**What is needed**
Work through the entries below and show every line in which "театра" is found.

(Document layout detection data)
++++++++++

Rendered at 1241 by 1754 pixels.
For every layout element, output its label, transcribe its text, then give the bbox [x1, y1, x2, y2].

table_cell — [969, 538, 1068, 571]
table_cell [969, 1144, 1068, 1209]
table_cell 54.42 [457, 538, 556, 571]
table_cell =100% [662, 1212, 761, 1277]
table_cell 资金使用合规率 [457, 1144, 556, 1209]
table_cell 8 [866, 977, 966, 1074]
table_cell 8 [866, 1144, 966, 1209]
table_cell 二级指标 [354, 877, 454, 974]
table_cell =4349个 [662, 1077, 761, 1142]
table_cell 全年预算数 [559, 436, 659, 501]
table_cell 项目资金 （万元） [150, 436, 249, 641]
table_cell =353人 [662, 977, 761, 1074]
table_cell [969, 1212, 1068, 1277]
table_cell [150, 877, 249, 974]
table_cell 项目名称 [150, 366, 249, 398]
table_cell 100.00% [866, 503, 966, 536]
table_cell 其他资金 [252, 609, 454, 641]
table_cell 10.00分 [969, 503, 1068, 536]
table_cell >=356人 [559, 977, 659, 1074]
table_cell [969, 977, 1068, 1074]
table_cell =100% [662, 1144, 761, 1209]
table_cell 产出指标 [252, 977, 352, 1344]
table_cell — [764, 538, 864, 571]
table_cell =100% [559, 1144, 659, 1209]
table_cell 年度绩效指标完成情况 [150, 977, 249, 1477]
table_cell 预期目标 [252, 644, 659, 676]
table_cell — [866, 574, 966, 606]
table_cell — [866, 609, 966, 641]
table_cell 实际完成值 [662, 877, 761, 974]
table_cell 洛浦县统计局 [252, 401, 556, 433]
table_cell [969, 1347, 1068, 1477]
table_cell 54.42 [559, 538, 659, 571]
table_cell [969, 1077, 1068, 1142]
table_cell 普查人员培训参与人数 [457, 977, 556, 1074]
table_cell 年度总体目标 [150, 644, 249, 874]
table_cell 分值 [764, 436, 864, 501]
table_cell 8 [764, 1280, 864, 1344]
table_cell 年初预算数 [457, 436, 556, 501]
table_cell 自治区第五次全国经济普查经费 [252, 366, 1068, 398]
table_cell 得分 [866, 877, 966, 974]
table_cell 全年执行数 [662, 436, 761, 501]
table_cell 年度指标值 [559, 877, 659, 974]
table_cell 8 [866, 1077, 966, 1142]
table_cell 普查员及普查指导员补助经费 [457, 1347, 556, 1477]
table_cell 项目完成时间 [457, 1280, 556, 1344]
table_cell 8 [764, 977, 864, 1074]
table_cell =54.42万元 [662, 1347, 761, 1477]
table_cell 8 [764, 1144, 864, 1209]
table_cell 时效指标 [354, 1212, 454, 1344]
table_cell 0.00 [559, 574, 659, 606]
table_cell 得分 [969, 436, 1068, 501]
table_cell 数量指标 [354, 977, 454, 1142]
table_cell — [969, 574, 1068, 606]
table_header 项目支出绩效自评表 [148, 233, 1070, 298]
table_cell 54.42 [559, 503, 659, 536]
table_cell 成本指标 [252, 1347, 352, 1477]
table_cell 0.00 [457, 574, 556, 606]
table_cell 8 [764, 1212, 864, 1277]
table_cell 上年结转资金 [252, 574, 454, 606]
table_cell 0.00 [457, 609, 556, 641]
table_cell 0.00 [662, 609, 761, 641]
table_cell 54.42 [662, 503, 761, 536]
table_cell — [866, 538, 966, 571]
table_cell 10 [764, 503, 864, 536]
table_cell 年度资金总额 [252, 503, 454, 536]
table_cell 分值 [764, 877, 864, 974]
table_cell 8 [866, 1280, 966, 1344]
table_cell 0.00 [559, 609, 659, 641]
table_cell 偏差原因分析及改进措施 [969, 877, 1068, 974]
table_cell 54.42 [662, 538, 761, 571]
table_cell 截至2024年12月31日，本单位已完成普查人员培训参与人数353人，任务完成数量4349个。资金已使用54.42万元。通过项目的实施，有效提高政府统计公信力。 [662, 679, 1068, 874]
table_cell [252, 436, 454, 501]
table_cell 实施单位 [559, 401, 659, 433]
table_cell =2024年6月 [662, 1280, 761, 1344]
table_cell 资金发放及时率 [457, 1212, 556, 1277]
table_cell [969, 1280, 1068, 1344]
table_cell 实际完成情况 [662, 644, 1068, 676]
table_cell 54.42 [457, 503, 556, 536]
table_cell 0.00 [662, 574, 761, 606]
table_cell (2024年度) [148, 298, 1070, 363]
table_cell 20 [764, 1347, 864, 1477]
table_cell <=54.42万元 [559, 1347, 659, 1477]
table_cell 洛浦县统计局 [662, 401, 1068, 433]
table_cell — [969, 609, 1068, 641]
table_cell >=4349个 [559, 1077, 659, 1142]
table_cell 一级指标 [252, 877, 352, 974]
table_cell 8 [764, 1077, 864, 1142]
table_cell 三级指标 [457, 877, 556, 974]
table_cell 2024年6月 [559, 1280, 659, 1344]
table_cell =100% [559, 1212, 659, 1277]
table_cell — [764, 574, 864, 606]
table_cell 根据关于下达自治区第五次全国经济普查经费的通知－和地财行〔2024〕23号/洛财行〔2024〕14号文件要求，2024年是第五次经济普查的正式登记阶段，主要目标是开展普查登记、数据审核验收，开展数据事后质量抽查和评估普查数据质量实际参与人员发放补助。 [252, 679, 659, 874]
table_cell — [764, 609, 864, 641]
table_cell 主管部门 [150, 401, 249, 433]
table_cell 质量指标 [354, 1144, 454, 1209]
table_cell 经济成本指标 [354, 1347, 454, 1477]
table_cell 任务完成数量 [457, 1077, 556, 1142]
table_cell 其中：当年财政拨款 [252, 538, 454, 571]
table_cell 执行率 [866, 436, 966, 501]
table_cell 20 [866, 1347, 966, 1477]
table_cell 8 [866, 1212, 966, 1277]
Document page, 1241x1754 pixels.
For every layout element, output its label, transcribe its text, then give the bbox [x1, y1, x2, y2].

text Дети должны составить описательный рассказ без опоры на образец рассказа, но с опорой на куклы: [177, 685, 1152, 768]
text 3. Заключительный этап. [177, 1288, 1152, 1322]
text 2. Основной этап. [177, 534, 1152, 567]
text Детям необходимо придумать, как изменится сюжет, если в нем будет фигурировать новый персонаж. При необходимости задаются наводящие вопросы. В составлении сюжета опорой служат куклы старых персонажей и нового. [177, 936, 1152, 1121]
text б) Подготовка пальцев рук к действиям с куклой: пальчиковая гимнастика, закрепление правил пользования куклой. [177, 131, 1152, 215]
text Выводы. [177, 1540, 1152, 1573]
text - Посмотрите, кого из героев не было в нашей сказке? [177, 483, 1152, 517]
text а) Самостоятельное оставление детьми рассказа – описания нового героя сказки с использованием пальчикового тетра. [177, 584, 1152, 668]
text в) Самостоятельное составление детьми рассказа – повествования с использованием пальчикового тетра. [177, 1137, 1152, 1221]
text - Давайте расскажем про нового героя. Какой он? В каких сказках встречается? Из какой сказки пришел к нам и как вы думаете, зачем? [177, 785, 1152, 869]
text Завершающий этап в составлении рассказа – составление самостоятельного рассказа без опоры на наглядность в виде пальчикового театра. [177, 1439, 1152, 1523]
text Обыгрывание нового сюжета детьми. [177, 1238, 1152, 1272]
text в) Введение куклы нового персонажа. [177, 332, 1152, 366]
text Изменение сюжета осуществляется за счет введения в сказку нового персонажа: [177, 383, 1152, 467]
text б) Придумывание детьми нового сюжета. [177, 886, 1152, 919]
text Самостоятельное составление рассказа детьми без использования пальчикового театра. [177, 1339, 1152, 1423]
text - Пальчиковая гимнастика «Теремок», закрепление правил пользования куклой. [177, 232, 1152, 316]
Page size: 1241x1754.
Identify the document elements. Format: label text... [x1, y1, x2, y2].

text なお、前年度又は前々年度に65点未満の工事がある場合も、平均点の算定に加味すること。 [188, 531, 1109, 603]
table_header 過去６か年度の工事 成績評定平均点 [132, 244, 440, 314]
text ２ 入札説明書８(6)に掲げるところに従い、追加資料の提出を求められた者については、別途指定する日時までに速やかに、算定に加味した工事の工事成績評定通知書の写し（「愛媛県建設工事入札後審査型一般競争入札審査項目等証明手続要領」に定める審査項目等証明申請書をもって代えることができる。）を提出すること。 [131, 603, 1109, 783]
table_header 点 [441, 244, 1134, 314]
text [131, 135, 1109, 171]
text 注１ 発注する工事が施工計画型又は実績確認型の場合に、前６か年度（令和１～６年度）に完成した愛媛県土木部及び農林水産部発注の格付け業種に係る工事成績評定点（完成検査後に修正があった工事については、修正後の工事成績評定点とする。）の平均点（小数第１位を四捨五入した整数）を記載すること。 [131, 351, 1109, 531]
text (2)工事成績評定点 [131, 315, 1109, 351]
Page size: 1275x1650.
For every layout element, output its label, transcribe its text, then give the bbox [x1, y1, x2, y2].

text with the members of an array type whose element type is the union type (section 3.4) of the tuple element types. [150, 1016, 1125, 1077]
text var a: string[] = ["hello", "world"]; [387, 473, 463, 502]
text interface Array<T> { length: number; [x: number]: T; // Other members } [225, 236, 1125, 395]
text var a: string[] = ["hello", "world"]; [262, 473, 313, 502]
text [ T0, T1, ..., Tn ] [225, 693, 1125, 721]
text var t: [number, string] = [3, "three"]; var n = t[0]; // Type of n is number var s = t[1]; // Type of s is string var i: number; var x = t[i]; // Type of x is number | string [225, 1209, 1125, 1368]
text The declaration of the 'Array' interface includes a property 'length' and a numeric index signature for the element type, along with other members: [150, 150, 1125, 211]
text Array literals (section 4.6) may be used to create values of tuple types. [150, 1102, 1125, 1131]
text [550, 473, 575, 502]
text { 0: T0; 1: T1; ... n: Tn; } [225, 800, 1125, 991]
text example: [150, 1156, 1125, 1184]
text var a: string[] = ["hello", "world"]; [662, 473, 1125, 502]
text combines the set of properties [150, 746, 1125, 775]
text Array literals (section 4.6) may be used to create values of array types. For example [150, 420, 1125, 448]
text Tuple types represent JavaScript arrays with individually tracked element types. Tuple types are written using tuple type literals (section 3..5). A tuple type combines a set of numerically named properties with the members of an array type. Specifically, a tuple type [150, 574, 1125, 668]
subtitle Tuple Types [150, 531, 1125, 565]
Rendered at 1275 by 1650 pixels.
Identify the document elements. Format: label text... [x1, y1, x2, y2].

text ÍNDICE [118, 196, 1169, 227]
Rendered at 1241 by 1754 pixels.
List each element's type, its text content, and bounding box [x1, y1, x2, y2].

++++++++++

**Answer**
text Завершающий этап в составлении рассказа – составление самостоятельного рассказа без опоры на наглядность в виде пальчикового театра. [177, 1439, 1152, 1523]
text Самостоятельное составление рассказа детьми без использования пальчикового театра. [177, 1339, 1152, 1423]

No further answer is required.